When Mr. Cemal talks about his childhood home, with its courtyard at the center, and about growing up so easily among Christians, Muslims, and Jews, his wife hands him a napkin to wipe his eyes. “Even though we are different, we share a common culture,” he says. “I only hope my life lasts long enough so that I can return home.”

Melanie Stetson Freeman/Staff

“Antakya. Antakya. Antakya.” – Yakup Cemal, repeating the name of his hometown

Just as much as he longs for home, his home needs him. At the time of the earthquake, Mr. Cemal was one of only 13 Jews left in Antakya. The Jewish community’s president and his wife died in the quake, and the rest were evacuated – bringing to a close the continuous practice of Judaism here for nearly 2,500 years. Mr. Cemal, now in Istanbul, is not alone in asking, how will the spirit of coexistence that defines modern Antakya be altered by the quake?
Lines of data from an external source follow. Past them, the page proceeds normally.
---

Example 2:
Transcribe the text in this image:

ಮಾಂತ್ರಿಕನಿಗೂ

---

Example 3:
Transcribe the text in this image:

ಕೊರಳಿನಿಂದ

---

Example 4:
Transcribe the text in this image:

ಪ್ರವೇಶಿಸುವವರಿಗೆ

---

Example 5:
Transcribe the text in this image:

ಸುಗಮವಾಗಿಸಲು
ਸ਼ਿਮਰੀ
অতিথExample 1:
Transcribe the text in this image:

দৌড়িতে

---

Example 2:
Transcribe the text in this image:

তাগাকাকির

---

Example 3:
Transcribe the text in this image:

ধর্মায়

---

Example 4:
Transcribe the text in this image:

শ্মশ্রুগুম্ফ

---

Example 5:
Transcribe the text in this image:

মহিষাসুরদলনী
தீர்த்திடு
Six months since the destruction, a grief hangs in air still thick with the dust of rubble, and immediate recovery turns to the long road to reconstruction. Many religious communities, civil society groups, and business leaders are focusing their attention on not just the physical city but the spirit of harmony that marks Antakya – at a time when that kind of unity feels out of reach in so many parts of Turkey and beyond.
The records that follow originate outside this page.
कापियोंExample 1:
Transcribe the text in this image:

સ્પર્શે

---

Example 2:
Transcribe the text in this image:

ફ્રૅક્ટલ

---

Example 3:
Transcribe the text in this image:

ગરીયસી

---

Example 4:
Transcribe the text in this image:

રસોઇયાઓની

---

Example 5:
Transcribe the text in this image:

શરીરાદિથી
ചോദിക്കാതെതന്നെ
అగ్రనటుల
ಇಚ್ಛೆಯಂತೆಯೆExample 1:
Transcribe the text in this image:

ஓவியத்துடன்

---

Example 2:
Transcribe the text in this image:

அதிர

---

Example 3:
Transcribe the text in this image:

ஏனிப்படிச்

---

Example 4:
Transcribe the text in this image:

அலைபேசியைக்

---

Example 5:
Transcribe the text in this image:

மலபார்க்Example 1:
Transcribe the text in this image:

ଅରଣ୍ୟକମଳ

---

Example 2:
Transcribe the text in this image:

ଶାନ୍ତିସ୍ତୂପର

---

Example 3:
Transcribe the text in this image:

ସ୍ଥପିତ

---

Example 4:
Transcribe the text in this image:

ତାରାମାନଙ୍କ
“The world is getting more multicultural, despite the policies to stop it,” says Anna Maria Beylunioğlu. She is part of an online cultural platform called Nehna, which, she says, means “us” in Arabic. Originally founded to educate about Arabic-speaking Christians in Antakya, it has now pivoted to preserving the city’s multicultural memory. “People are moving, and we are constantly faced with different cultures in different contexts. So we have to learn how to live together,” she says. “And this idea of a mosaic in Antioch, even if sometimes exaggerated, is a reference point for the world.”

Melanie Stetson Freeman/Staff

Men have coffee in Antakya’s Long Bazaar, where a few shops have reopened since the earthquake.

To see the destruction here is to be overwhelmed by scale. In swaths, hardly anything is left standing in the once bustling city of 400,000. Six months since the quake, almost no homes have been rebuilt and no services, like water or sewer, have been restored. The residential west side of the Orontes River is defined by emptiness, save constant police patrols where entire apartment blocks collapsed and are being razed. In their place are gaping lots with nothing except scatterings of former life: leather shoes, children’s umbrellas, kitchen plates. Everyone here knows someone who died. It’s not uncommon for people to know dozens of people who died.